*Directions for this task*
Can you transcribe every line in the items below, keeping each character, space, and line break unchanged?
### Source information
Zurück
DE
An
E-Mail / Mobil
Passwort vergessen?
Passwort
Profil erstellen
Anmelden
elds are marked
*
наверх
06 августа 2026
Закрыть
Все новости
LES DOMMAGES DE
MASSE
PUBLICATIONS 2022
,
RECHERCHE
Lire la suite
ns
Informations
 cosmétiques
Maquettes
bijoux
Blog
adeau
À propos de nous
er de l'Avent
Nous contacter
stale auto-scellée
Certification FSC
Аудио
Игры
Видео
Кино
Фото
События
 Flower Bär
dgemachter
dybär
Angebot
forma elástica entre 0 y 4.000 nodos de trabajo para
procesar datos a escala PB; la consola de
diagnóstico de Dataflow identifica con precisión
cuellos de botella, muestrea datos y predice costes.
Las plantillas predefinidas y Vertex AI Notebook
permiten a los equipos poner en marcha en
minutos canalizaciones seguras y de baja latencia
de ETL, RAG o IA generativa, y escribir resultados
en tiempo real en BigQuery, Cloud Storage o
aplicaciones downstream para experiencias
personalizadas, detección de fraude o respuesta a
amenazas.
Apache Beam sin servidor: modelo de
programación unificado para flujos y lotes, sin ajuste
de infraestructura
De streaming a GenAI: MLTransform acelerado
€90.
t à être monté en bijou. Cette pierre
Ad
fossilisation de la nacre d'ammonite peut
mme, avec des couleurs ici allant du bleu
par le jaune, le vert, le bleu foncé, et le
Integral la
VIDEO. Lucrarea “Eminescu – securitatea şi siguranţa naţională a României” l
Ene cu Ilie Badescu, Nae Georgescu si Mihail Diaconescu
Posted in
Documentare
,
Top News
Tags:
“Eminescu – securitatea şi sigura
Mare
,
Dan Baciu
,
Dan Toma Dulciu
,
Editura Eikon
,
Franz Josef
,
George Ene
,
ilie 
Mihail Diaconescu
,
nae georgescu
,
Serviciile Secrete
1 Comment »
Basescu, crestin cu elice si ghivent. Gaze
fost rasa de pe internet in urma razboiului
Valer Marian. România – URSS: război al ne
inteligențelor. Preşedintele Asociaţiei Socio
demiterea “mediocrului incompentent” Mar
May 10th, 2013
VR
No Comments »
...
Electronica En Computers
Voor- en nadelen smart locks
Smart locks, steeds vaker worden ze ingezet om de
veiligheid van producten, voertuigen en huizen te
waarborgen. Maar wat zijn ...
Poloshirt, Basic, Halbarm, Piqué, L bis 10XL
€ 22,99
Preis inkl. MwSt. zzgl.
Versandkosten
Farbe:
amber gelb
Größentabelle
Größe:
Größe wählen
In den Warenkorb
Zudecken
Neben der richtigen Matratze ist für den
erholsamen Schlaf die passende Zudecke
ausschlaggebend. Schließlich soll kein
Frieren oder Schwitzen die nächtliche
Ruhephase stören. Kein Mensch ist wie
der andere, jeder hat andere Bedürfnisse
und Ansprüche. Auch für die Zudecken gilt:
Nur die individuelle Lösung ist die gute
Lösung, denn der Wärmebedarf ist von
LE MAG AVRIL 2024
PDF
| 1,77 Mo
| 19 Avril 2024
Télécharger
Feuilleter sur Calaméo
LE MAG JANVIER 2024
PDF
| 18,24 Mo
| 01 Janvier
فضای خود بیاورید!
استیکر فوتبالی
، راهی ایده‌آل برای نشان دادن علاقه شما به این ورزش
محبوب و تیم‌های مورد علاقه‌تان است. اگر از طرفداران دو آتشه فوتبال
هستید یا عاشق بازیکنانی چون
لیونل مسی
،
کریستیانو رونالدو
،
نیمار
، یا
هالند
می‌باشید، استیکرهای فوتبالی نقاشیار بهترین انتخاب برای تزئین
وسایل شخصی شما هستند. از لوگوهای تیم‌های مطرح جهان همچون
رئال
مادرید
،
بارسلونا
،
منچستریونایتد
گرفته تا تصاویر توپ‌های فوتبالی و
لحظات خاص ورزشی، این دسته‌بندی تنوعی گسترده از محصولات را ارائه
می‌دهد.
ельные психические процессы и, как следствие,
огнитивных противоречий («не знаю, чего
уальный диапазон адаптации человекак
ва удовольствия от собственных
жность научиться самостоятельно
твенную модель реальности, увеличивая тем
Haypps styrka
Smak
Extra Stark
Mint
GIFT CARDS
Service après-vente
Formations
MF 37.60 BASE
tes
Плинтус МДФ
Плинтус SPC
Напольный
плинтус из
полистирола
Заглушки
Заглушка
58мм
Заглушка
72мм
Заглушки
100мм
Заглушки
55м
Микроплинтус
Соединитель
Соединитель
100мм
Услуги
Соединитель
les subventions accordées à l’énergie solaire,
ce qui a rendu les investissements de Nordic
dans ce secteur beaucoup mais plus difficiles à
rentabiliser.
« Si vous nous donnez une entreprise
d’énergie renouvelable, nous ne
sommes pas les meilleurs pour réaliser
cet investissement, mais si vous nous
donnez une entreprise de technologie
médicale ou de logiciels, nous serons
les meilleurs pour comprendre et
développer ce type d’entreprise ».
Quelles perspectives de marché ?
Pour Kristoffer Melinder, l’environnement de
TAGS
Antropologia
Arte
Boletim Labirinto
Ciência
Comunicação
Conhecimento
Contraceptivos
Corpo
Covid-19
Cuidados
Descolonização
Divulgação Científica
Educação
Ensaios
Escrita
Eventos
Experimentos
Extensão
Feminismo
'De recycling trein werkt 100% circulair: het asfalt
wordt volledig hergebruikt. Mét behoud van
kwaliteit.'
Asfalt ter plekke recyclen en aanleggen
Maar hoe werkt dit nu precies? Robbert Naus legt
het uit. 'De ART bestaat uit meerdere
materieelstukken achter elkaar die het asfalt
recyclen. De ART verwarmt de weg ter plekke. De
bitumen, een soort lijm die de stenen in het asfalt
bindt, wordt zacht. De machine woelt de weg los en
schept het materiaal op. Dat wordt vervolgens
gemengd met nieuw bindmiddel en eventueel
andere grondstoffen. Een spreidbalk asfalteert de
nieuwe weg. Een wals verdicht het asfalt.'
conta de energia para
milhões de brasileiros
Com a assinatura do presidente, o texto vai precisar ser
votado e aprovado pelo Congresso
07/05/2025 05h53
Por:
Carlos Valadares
######
*Exercise answer*
Zurück
DE
An
E-Mail / Mobil
Passwort vergessen?
Passwort
Profil erstellen
Anmelden
elds are marked
*
наверх
06 августа 2026
Закрыть
Все новости
LES DOMMAGES DE
MASSE
PUBLICATIONS 2022
,
RECHERCHE
Lire la suite
ns
Informations
 cosmétiques
Maquettes
bijoux
Blog
adeau
À propos de nous
er de l'Avent
Nous contacter
stale auto-scellée
Certification FSC
Аудио
Игры
Видео
Кино
Фото
События
 Flower Bär
dgemachter
dybär
Angebot
forma elástica entre 0 y 4.000 nodos de trabajo para
procesar datos a escala PB; la consola de
diagnóstico de Dataflow identifica con precisión
cuellos de botella, muestrea datos y predice costes.
Las plantillas predefinidas y Vertex AI Notebook
permiten a los equipos poner en marcha en
minutos canalizaciones seguras y de baja latencia
de ETL, RAG o IA generativa, y escribir resultados
en tiempo real en BigQuery, Cloud Storage o
aplicaciones downstream para experiencias
personalizadas, detección de fraude o respuesta a
amenazas.
Apache Beam sin servidor: modelo de
programación unificado para flujos y lotes, sin ajuste
de infraestructura
De streaming a GenAI: MLTransform acelerado
€90.
t à être monté en bijou. Cette pierre
Ad
fossilisation de la nacre d'ammonite peut
mme, avec des couleurs ici allant du bleu
par le jaune, le vert, le bleu foncé, et le
Integral la
VIDEO. Lucrarea “Eminescu – securitatea şi siguranţa naţională a României” l
Ene cu Ilie Badescu, Nae Georgescu si Mihail Diaconescu
Posted in
Documentare
,
Top News
Tags:
“Eminescu – securitatea şi sigura
Mare
,
Dan Baciu
,
Dan Toma Dulciu
,
Editura Eikon
,
Franz Josef
,
George Ene
,
ilie 
Mihail Diaconescu
,
nae georgescu
,
Serviciile Secrete
1 Comment »
Basescu, crestin cu elice si ghivent. Gaze
fost rasa de pe internet in urma razboiului
Valer Marian. România – URSS: război al ne
inteligențelor. Preşedintele Asociaţiei Socio
demiterea “mediocrului incompentent” Mar
May 10th, 2013
VR
No Comments »
...
Electronica En Computers
Voor- en nadelen smart locks
Smart locks, steeds vaker worden ze ingezet om de
veiligheid van producten, voertuigen en huizen te
waarborgen. Maar wat zijn ...
Poloshirt, Basic, Halbarm, Piqué, L bis 10XL
€ 22,99
Preis inkl. MwSt. zzgl.
Versandkosten
Farbe:
amber gelb
Größentabelle
Größe:
Größe wählen
In den Warenkorb
Zudecken
Neben der richtigen Matratze ist für den
erholsamen Schlaf die passende Zudecke
ausschlaggebend. Schließlich soll kein
Frieren oder Schwitzen die nächtliche
Ruhephase stören. Kein Mensch ist wie
der andere, jeder hat andere Bedürfnisse
und Ansprüche. Auch für die Zudecken gilt:
Nur die individuelle Lösung ist die gute
Lösung, denn der Wärmebedarf ist von
LE MAG AVRIL 2024
PDF
| 1,77 Mo
| 19 Avril 2024
Télécharger
Feuilleter sur Calaméo
LE MAG JANVIER 2024
PDF
| 18,24 Mo
| 01 Janvier
فضای خود بیاورید!
استیکر فوتبالی
، راهی ایده‌آل برای نشان دادن علاقه شما به این ورزش
محبوب و تیم‌های مورد علاقه‌تان است. اگر از طرفداران دو آتشه فوتبال
هستید یا عاشق بازیکنانی چون
لیونل مسی
،
کریستیانو رونالدو
،
نیمار
، یا
هالند
می‌باشید، استیکرهای فوتبالی نقاشیار بهترین انتخاب برای تزئین
وسایل شخصی شما هستند. از لوگوهای تیم‌های مطرح جهان همچون
رئال
مادرید
،
بارسلونا
،
منچستریونایتد
گرفته تا تصاویر توپ‌های فوتبالی و
لحظات خاص ورزشی، این دسته‌بندی تنوعی گسترده از محصولات را ارائه
می‌دهد.
ельные психические процессы и, как следствие,
огнитивных противоречий («не знаю, чего
уальный диапазон адаптации человекак
ва удовольствия от собственных
жность научиться самостоятельно
твенную модель реальности, увеличивая тем
Haypps styrka
Smak
Extra Stark
Mint
GIFT CARDS
Service après-vente
Formations
MF 37.60 BASE
tes
Плинтус МДФ
Плинтус SPC
Напольный
плинтус из
полистирола
Заглушки
Заглушка
58мм
Заглушка
72мм
Заглушки
100мм
Заглушки
55м
Микроплинтус
Соединитель
Соединитель
100мм
Услуги
Соединитель
les subventions accordées à l’énergie solaire,
ce qui a rendu les investissements de Nordic
dans ce secteur beaucoup mais plus difficiles à
rentabiliser.
« Si vous nous donnez une entreprise
d’énergie renouvelable, nous ne
sommes pas les meilleurs pour réaliser
cet investissement, mais si vous nous
donnez une entreprise de technologie
médicale ou de logiciels, nous serons
les meilleurs pour comprendre et
développer ce type d’entreprise ».
Quelles perspectives de marché ?
Pour Kristoffer Melinder, l’environnement de
TAGS
Antropologia
Arte
Boletim Labirinto
Ciência
Comunicação
Conhecimento
Contraceptivos
Corpo
Covid-19
Cuidados
Descolonização
Divulgação Científica
Educação
Ensaios
Escrita
Eventos
Experimentos
Extensão
Feminismo
'De recycling trein werkt 100% circulair: het asfalt
wordt volledig hergebruikt. Mét behoud van
kwaliteit.'
Asfalt ter plekke recyclen en aanleggen
Maar hoe werkt dit nu precies? Robbert Naus legt
het uit. 'De ART bestaat uit meerdere
materieelstukken achter elkaar die het asfalt
recyclen. De ART verwarmt de weg ter plekke. De
bitumen, een soort lijm die de stenen in het asfalt
bindt, wordt zacht. De machine woelt de weg los en
schept het materiaal op. Dat wordt vervolgens
gemengd met nieuw bindmiddel en eventueel
andere grondstoffen. Een spreidbalk asfalteert de
nieuwe weg. Een wals verdicht het asfalt.'
conta de energia para
milhões de brasileiros
Com a assinatura do presidente, o texto vai precisar ser
votado e aprovado pelo Congresso
07/05/2025 05h53
Por:
Carlos Valadares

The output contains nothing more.